MONTREAL - Children who grow up in the government system aren't equipped to live on their own at age 18, social workers told the Laurent commission on Wednesday.

Kids who were institutionalized or experienced trauma lose government resources when they become adults, said Destiny Gregoire, a former youth-in-care. They aren't equipped to make their own decisions because they never had the freedom to do so, she added.

"Unlike youth their same age, they do not get the same type of support when they live in a system that makes all their choices for them," she told the commission. "As an agency, we always tell them that we make choices in their best interest, but we never ask what they want, and we don't consult the youth and the families themselves. They are the experts of their own lives and are aware of their own needs."

Provincial standards are needed for 18 to 25-year-olds who leave care, the commission heard. That demographic needs regular mentoring and support and a monthly income to help them while they try to get an education. Even something as simple as waiving CEGEP application fees could help a young adult who's struggling to make ends meet, social workers told the commission.

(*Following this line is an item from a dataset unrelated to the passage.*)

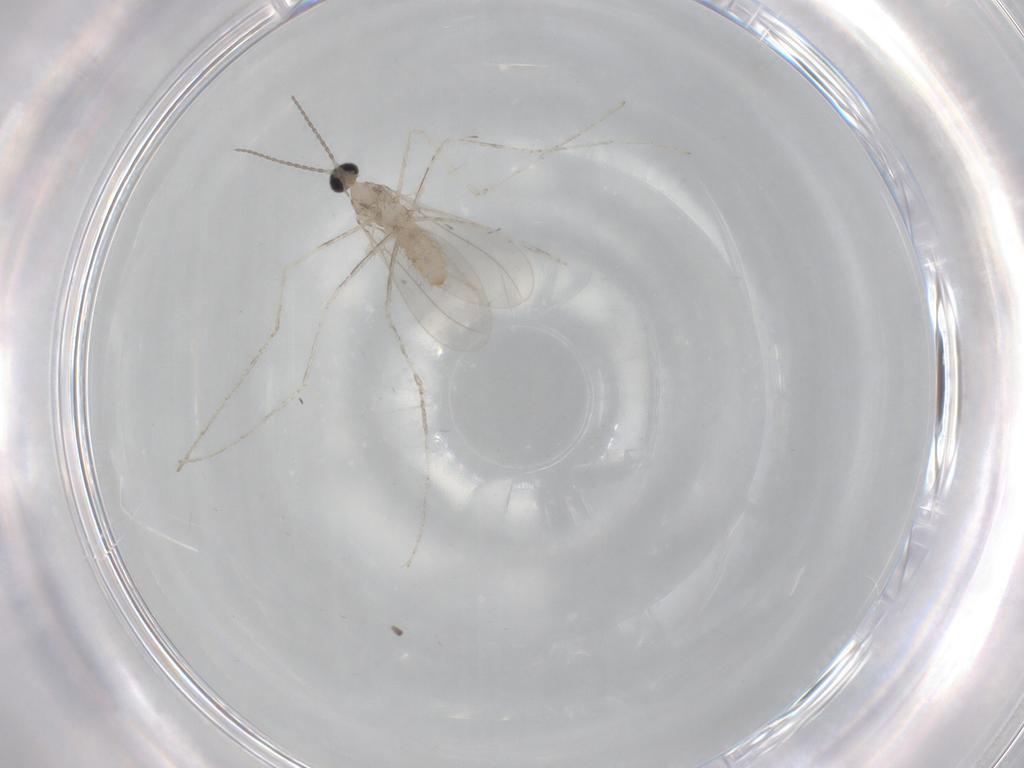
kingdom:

Marjorie Villefranche, from the Maison d'Haiti, told the commission the Haitian community is over-represented in the youth-care system. She said racial profiling and discrimination doesn't only exist in policing; it exists in the youth protection system too.

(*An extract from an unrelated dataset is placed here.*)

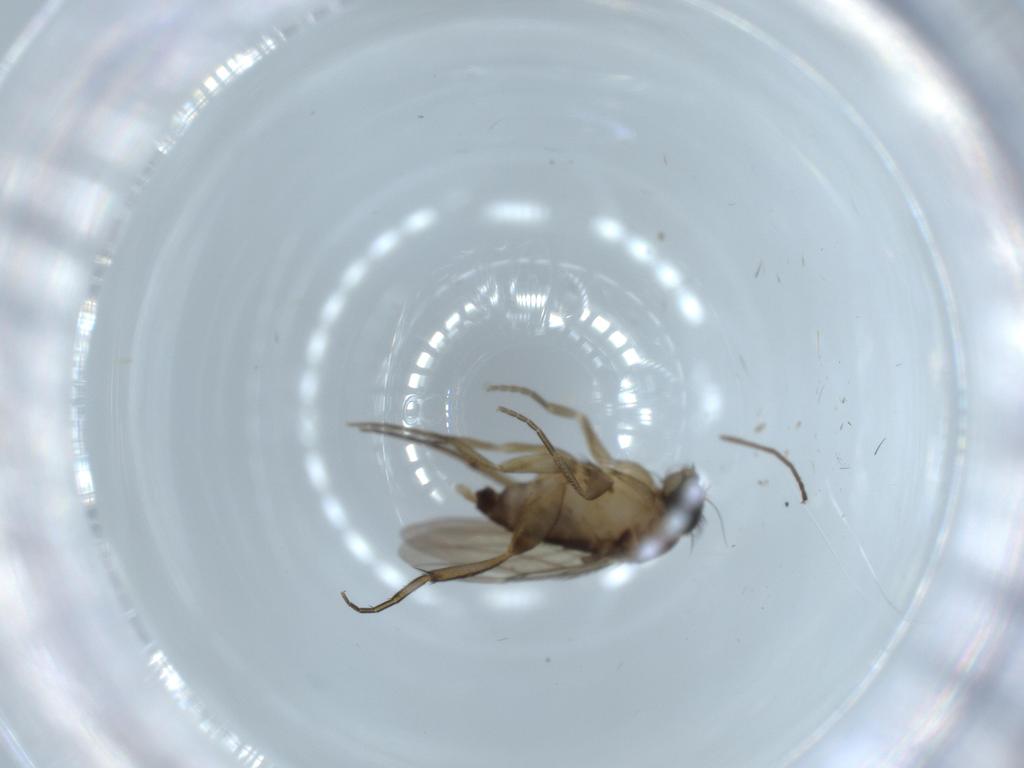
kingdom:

The Laurent commission was established in the aftermath of the death of a young girl in Granby. The 7-year-old was allegedly abused and neglected before she died. Her stepmother has been charged with second-degree murder and her father with criminal negligence causing death.

Her death highlighted systemic problems in Quebec's youth protection system. The Laurent commission's mandate is to examine those systems, identify issues and make recommendations.